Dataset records
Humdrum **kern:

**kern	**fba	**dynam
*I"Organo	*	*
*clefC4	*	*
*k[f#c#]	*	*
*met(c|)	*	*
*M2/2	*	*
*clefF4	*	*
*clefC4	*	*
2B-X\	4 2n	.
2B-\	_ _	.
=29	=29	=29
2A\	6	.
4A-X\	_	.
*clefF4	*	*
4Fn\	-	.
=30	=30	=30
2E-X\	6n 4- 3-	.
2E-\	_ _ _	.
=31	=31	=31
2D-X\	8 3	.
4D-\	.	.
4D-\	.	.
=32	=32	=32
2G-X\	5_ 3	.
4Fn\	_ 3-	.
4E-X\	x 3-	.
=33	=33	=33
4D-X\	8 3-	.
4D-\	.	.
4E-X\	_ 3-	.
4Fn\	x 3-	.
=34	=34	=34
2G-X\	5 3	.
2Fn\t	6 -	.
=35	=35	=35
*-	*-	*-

◆ TASK INSTRUCTIONS
Reproduce these rows verbatim.

◆ TASK ANSWER
Humdrum **kern:

**kern	**fba	**dynam
*I"Organo	*	*
*clefC4	*	*
*k[f#c#]	*	*
*met(c|)	*	*
*M2/2	*	*
*clefF4	*	*
*clefC4	*	*
2B-X\	4 2n	.
2B-\	_ _	.
=29	=29	=29
2A\	6	.
4A-X\	_	.
*clefF4	*	*
4Fn\	-	.
=30	=30	=30
2E-X\	6n 4- 3-	.
2E-\	_ _ _	.
=31	=31	=31
2D-X\	8 3	.
4D-\	.	.
4D-\	.	.
=32	=32	=32
2G-X\	5_ 3	.
4Fn\	_ 3-	.
4E-X\	x 3-	.
=33	=33	=33
4D-X\	8 3-	.
4D-\	.	.
4E-X\	_ 3-	.
4Fn\	x 3-	.
=34	=34	=34
2G-X\	5 3	.
2Fn\t	6 -	.
=35	=35	=35
*-	*-	*-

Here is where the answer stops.